Would he have been happy about recent efforts to speed up action on climate change? Yes and no.
He felt, as I do, that things are much further advanced and much worse than generally recognised. He felt limiting global warming to 1.5℃ was already well out of reach and that it was going to be very difficult to keep it under 2℃.
While he was heartened by recent progress, he knew it was all but impossible to change fast enough to keep warming to a safer level. But he knew we had to try.
Read more: Australia's stumbling, last-minute dash for climate respectability doesn't negate a decade of abject failure
Pep Canadell - Chief Research Scientist, CSIRO
Will Steffen took global environmental research to a whole new level.
Beginning when fax machines were the main tool to communicate across multiple time zones, Will developed unparalleled skill in scientific diplomacy and leadership. His work helped create research networks across the world involving tens of thousands of scientists.
In the 1980s, environmental research labs and individual scientists were mostly still working on their own. The new scientific networks spurred on by Will’s brokering made globally coordinated research possible. This was necessary to understand the planetary changes caused by human activity.
Will achieved this global impact through positions such as executive director of the highly influential International Geosphere Biosphere Program (IGBP). His most powerful tools were his never-ending appetite for the very latest science, his kind nature and genuine people skills, his focus and hard work ethic, and his exceptional communication abilities which let him convey the gravity of complex problems and the need for immediate action.
I came to Australia in the late 1990s to take the job Will had left when he moved to Sweden to become the director of the IGBP. I was never able to fill his shoes.

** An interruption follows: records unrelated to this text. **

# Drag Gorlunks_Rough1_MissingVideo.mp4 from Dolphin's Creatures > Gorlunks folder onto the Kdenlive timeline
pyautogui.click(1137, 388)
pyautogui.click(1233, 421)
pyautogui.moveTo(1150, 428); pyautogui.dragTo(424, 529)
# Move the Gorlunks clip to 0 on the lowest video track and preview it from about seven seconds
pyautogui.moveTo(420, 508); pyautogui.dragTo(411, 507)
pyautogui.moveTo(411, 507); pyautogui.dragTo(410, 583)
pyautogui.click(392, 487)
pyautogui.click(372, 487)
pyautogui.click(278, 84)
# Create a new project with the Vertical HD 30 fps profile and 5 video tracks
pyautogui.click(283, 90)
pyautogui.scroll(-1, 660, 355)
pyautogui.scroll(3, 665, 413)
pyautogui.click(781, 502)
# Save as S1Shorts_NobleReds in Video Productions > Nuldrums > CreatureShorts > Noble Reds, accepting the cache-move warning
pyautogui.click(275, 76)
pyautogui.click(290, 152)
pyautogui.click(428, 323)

But I have tried, with colleagues, to build on his work in bringing together many strands of research.
Will was a visionary in many ways. He understood the environmental problems we were trying to solve spanned many academic disciplines and were deeply interconnected. Few people had his ability to absorb so many diverse types of science and to work with the diverse research communities whose expertise was urgently needed as part of the solutions.
Steve Lade - ARC Future Fellow, Australian National University
I first encountered Will during one of his talks in Canberra. He was an incredible public speaker and a role model for how a scientific specialist could broaden themselves into a holistic thinker on the most important topics imaginable. Hearing him as a PhD student changed the direction of my career.
My scientific interactions with Will began in the mid-2010s as a researcher at the Stockholm Resilience Centre, where he was a frequent visitor. Will had recently co-developed the planetary boundaries framework, now one of the most influential ideas in sustainability science.
These boundaries show us the environment is not boundless and elastic, able to absorb all that we throw at it or take from it. Our planet has limits – and if we push too far, we will break something, leading to dramatic changes to the only life-bearing planet we know of.
Planetary boundaries are just one of his discipline-changing contributions to sustainability science - others include co-developing the concept of the Great Acceleration and promoting the concept of the Anthropocene. His ideas were grounded in his view of the Earth as a complex, interconnected, evolving system.
Viewing the world in this way helps us understand what we have done to our environment – and how to begin fixing the problems.
Will’s scientific, policy and advocacy efforts were directed at helping us recognise our role as planet-shapers. He knew we must transform our mindset from exploitation to stewardship if we, and our planet as we know it, are to survive.
His career is an exemplar of how to be an interdisciplinary, inclusive, caring and socially responsible sustainability scientist. Let us continue his legacy.